Copy the material from the line with "scientific name: Carex lindleyana" up to and including the line with "class: Mammalia", changing each "common name" to "vernacular name" and keeping everything else identical.

(Saved entries)
········

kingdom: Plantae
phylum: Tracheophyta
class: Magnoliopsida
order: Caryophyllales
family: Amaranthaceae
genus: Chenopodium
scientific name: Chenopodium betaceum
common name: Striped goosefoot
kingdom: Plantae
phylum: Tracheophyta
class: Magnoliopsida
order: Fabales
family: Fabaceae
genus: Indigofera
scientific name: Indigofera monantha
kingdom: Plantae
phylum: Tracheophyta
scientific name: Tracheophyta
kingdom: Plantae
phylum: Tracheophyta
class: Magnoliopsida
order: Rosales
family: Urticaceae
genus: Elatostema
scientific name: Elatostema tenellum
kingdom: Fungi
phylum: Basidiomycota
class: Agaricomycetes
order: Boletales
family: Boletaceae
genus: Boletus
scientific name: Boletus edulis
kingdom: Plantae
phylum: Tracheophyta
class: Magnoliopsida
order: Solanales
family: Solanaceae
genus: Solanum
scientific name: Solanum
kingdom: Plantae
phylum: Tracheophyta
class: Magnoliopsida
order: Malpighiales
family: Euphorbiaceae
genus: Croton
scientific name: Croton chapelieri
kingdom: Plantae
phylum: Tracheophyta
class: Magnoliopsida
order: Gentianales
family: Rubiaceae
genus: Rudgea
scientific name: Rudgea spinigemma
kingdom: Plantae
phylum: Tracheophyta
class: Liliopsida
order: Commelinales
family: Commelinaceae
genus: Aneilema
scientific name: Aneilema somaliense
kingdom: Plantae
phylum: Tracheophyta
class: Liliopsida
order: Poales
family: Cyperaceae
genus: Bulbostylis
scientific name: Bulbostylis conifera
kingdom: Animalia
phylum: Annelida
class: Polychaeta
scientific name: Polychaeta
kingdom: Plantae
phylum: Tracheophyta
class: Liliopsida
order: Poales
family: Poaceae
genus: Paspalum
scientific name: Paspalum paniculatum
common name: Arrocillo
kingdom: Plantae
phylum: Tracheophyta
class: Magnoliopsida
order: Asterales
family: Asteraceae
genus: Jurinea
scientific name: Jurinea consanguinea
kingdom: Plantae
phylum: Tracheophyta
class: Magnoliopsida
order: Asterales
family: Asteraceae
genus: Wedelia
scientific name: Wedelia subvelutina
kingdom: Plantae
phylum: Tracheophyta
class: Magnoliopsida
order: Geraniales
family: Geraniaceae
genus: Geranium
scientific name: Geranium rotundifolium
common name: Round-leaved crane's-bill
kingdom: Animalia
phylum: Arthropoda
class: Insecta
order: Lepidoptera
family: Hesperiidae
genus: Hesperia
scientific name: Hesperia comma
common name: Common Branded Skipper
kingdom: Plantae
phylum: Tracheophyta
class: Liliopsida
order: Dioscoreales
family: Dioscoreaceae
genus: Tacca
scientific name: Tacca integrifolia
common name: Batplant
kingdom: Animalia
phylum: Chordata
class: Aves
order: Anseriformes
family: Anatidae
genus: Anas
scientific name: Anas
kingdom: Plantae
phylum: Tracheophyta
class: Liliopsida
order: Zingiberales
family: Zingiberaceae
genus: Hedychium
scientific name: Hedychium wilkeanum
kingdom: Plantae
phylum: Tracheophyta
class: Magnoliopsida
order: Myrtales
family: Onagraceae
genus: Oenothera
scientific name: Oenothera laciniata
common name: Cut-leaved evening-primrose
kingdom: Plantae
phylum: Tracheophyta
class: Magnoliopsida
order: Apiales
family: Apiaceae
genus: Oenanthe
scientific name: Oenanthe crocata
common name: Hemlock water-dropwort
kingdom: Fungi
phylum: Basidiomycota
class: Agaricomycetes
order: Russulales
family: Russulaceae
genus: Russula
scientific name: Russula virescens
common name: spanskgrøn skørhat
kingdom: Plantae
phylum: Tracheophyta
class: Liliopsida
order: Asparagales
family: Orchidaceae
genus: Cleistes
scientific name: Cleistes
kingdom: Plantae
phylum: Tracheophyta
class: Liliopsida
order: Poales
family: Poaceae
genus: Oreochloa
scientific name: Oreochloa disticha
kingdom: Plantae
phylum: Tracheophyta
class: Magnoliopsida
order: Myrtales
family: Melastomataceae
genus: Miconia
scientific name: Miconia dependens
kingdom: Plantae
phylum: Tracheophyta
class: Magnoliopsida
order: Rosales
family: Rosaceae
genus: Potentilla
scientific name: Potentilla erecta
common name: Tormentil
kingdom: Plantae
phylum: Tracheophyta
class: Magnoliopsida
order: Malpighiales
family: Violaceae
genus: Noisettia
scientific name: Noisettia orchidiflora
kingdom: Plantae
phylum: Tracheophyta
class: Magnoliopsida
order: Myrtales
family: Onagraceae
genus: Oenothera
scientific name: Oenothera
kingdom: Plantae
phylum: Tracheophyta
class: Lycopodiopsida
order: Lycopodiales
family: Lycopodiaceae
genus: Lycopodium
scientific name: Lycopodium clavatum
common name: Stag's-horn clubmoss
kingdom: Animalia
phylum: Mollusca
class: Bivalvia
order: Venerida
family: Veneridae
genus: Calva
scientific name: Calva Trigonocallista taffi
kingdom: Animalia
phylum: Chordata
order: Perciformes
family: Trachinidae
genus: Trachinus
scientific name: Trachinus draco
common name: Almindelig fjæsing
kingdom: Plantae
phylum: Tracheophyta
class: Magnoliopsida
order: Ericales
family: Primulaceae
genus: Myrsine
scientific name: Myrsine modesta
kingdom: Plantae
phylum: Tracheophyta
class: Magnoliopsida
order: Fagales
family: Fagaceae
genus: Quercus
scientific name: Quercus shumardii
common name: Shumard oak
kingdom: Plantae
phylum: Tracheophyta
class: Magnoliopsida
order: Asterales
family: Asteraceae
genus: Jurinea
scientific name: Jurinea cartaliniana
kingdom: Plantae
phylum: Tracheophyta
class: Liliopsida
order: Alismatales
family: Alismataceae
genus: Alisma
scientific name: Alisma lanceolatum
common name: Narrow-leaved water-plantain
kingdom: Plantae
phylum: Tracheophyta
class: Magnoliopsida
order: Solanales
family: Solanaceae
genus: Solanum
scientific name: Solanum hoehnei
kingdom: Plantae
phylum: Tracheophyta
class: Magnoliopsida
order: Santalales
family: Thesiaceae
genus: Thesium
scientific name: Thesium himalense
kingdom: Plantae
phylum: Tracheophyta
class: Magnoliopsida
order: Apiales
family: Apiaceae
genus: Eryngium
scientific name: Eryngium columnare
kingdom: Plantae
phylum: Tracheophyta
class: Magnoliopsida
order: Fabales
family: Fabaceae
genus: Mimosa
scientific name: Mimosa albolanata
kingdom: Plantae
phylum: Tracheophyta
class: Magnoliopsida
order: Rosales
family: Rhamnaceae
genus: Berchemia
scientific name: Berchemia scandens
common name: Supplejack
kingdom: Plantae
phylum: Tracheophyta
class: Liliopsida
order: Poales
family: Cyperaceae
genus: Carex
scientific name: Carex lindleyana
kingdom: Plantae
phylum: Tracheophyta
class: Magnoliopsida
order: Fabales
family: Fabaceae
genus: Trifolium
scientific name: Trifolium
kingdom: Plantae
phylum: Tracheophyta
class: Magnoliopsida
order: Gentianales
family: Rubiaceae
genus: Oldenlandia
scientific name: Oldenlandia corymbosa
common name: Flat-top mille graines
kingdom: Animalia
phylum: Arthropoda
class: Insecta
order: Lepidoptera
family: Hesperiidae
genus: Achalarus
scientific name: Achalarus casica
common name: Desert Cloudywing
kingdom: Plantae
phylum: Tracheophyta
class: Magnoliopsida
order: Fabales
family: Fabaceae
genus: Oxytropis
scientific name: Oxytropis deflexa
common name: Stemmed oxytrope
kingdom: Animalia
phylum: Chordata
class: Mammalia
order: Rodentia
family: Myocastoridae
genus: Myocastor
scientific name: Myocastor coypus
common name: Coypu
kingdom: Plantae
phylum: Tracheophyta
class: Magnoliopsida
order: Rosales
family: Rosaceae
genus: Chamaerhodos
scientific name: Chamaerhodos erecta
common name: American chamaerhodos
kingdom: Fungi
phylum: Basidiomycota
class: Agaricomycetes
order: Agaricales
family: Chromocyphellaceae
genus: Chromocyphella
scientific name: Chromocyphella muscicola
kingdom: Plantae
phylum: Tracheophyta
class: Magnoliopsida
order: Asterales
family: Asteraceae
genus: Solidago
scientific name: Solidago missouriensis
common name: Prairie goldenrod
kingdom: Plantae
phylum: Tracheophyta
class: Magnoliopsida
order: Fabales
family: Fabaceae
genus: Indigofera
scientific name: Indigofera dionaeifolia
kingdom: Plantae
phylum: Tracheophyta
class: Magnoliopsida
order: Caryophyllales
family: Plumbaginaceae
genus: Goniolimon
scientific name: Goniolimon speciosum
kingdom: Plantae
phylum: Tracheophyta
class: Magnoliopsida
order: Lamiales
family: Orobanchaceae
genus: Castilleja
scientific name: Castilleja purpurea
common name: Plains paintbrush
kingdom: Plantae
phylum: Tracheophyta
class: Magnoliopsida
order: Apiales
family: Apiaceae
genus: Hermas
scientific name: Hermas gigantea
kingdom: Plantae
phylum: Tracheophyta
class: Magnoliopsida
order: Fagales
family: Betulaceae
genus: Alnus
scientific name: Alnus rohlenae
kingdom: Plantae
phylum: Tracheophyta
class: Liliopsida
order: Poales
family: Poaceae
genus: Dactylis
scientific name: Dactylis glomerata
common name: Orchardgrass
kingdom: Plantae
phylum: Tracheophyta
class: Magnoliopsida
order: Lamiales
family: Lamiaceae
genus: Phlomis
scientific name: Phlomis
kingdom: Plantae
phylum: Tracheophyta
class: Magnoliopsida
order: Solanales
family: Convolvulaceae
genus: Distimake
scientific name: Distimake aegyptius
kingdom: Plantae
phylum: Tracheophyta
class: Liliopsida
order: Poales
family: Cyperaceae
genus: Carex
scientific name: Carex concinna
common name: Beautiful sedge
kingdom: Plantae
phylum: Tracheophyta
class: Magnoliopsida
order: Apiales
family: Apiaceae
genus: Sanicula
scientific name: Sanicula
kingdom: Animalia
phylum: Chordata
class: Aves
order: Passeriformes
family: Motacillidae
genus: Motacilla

········

#### Task result:
scientific name: Carex lindleyana
kingdom: Plantae
phylum: Tracheophyta
class: Magnoliopsida
order: Fabales
family: Fabaceae
genus: Trifolium
scientific name: Trifolium
kingdom: Plantae
phylum: Tracheophyta
class: Magnoliopsida
order: Gentianales
family: Rubiaceae
genus: Oldenlandia
scientific name: Oldenlandia corymbosa
vernacular name: Flat-top mille graines
kingdom: Animalia
phylum: Arthropoda
class: Insecta
order: Lepidoptera
family: Hesperiidae
genus: Achalarus
scientific name: Achalarus casica
vernacular name: Desert Cloudywing
kingdom: Plantae
phylum: Tracheophyta
class: Magnoliopsida
order: Fabales
family: Fabaceae
genus: Oxytropis
scientific name: Oxytropis deflexa
vernacular name: Stemmed oxytrope
kingdom: Animalia
phylum: Chordata
class: Mammalia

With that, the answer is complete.